Lembro-me com muita clareza de uma passagem ocorrida e vivenciada por mim no início dos anos 70, lá em Aimorés, MG, onde meu pai serviu como policial militar. Eram tempos difíceis, a considerar a tecnologia de comunicações, especialmente numa cidade onde a energia elétrica de forma ininterrupta acabara de “chegar”.
Boatos de que chegara o fim do mundo, o juízo final, estava marcado para um dia de outubro, e eu, uma criança de 8 anos de idade, recebi essa notícia na escola, logo fiquei perplexo, acabara de ganhar uma irmãzinha e já estava tudo acabado?
Foi necessária a intervenção sábia e oportuna do meu pai, já que não me atrevi a perguntá-lo sobre o assunto, por razões óbvias, mas ele percebeu minha inquietação e me acalmou com sua sabedoria quase salomônica. O mundo não acabou.

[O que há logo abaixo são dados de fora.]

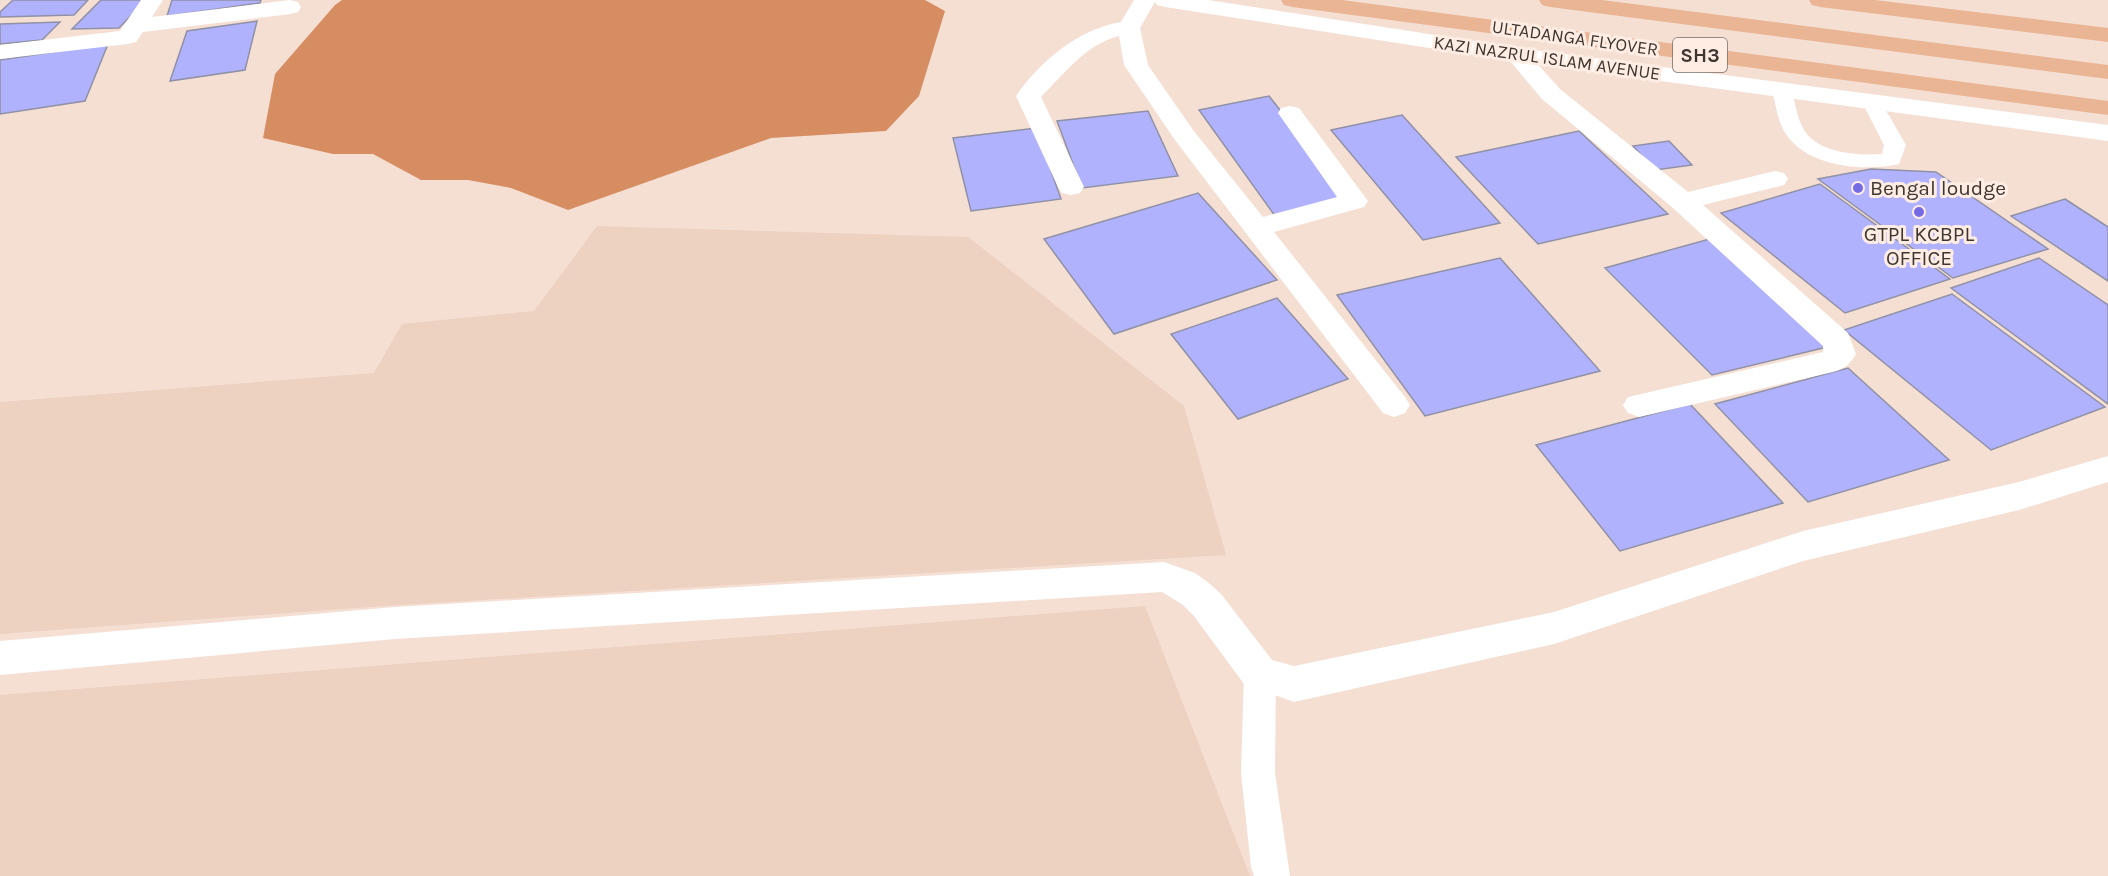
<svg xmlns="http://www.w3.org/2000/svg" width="2108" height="876" viewBox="0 0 2108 876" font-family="Karla,sans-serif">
  <rect width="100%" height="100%" fill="#f5dfd3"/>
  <g fill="#edd1c1">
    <path d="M597 226 968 237 1184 406 1226 555 383 606 0 634V402L374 373 402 324 534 311Z"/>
    <path d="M1145 606 1250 876H0V695Z"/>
  </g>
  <path fill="#d78d62" d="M342 0H925L945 11 919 96 886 131 771 138 568 210 511 188 468 180H421L373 154H333L263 138 275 74 335 5Z"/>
  <g fill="#b1b2fe" stroke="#9091a4" stroke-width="1.5">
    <path d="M13 0H88L74 15 0 17V12Z"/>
    <path d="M101 0H146L119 28 72 29Z"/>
    <path d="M172 0H261L260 3 167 16Z"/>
    <path d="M257 21 245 70 170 81 187 31Z"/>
    <path d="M60 22 42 40 0 44V24Z"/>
    <path d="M108 44 85 101 0 114V60Z"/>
    <path d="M1269 96 1351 200 1275 216 1199 110Z"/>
    <path d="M1148 111 1178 176 1082 188 1057 121Z"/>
    <path d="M1402 115 1500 223 1423 240 1331 130Z"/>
    <path d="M1036 128 1061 199 971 211 953 138Z"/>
    <path d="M1579 131 1668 214 1538 244 1456 157Z"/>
    <path d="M1669 141 1692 165 1655 170 1633 146Z"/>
    <path d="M1871 169 1936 172 2048 249 1953 278 1818 179Z"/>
    <path d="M1820 184 1950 279 1845 313 1721 213Z"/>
    <path d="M1198 193 1277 280 1114 334 1044 239Z"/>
    <path d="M2065 199 2108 227V281L2011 216Z"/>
    <path d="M1713 238 1831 346 1712 375 1605 268Z"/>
    <path d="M1500 258 1600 371 1425 416 1337 295Z"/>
    <path d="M2039 258 2108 305V404L1951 288Z"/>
    <path d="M1952 294 2105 407 1991 450 1844 330Z"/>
    <path d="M1277 298 1348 379 1238 419 1171 334Z"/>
    <path d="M1848 368 1949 460 1808 502 1715 404Z"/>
    <path d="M1690 404 1783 503 1620 551 1536 445Z"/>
  </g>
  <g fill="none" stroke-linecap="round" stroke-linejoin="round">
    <g fill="#fff" fill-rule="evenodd">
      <path d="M1782 85 1789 87 1792 91C1795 103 1797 117 1803 128 1816 153 1857 156 1882 154L1884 145 1863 104 1866 100H1880L1906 145 1899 164C1862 172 1805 167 1784 131 1777 119 1776 104 1772 91L1775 87Z"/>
      <path d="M1260 660 1271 664 1276 674 1275 773 1290 876H1254L1251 867 1241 773 1244 674 1249 664Z"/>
    </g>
    <g fill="#fff" fill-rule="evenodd">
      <path d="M141 0H163L152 17 290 0 298 2 301 7 298 12 290 14 143 32 136 42 128 44 0 59V45L120 31Z"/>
      <path d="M1134 0H1156L1140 28 1148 65 1193 130 1263 217 1337 197 1278 113 1281 108 1290 106 1299 108 1368 201 1364 207 1274 232 1405 397 1410 405 1405 413 1394 417 1383 413 1175 140 1124 65 1119 36C1086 44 1064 74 1041 97L1084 187 1080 193 1071 195 1062 193 1058 187 1016 96C1040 61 1079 29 1121 22Z"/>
      <path d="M1516 47 1524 49 1560 89 1688 192 1775 171 1784 173 1788 179 1784 185 1703 205 1848 333 1856 354C1850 364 1845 369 1833 372L1639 417 1628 413 1623 405 1628 397 1823 352V346L1673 208 1542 99 1504 54 1508 49Z"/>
    </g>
    <g fill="#fff" fill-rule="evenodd">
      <path d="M1154 0H1208L1526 49 2108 125V141L1526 63 1165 7 1157 5Z"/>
      <path d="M2108 456V482L2019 510 1803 561 1554 644 1294 702 1244 684 1194 616 1183 605 1162 592 395 639 0 675V641L395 607 1164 562 1195 573 1209 583 1221 594 1272 660 1294 666 1554 612 1803 531 2019 482Z"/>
    </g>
    <g fill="#e9b594" fill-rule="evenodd">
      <path d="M1281 0H1342L2108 101V115L1292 7 1284 5Z"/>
      <path d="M1539 0H1602L2108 65V79L1550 7 1542 5Z"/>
      <path d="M1809 0H1875L2108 28V42L1820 7 1812 5Z"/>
    </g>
  </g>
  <g fill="#756be5" stroke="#ffede4" stroke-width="2">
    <circle cx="1858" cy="188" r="6"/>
    <circle cx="1919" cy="212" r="6"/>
  </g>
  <g text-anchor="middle" stroke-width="6" stroke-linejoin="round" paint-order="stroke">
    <g font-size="18" fill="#3e3631" stroke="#ffede4">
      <text transform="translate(1575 38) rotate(8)" y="6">ULTADANGA FLYOVER</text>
      <text transform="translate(1547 58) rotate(8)" y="6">KAZI NAZRUL ISLAM AVENUE</text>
    </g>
    <rect fill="#ffede4" stroke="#786d67" stroke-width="1.5" x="1673" y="38" width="54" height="34" rx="4.5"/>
    <g font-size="20" font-weight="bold" fill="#3e3631">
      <text x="1700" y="62">SH3</text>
    </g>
    <g font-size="21" fill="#3e3631" stroke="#ffede4" text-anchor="start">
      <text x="1870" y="195">Bengal loudge</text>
      <text x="1919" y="241" text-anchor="middle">GTPL KCBPL<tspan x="1919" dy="24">OFFICE</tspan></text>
    </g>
  </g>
</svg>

O tempo passou e em pleno século XXl, há poucos anos, portanto, essa notícia novamente correu o mundo, agora informatizado, a ponto de uma Delegada de Polícia “soltar” todos os presos de uma delegacia devido ao juízo final, fato noticiado pela mídia.
Meu pai não estava mais aqui, logo, tive que desvendar esse mistério por conta própria, embora com menos medo que da primeira vez. O mundo também não acabou.
Mas a expressão JUÍZO FINAL sempre povoou a imaginação humana, sobretudo em razão de algumas crenças, da criatividade ou da maldade que nos acompanha na jornada terrena, ao abordar esse tema, o tom da conversa sempre muda, ganhando contornos funestos e pessimistas. Fatores externos da percepção humana amplificam o contexto, muitas vezes com efeitos especiais, de forma que não o deixam desaparecer por completo.
É um fato.
Por mais divergentes que sejam os entendimentos sobre o juízo final, algumas congruências são percebidas e me pautarei pela mais otimista: o momento em que Deus, ou seja lá qual nome a crença dê, separará o joio do trigo, os bons dos maus, os justos dos injustos, a verdade da mentira e isso acontecerá, provavelmente diante de uma catástrofe de proporções planetárias, mas com a esperança de que o bem triunfará. Pelo menos é o que se espera nas previsões futurísticas.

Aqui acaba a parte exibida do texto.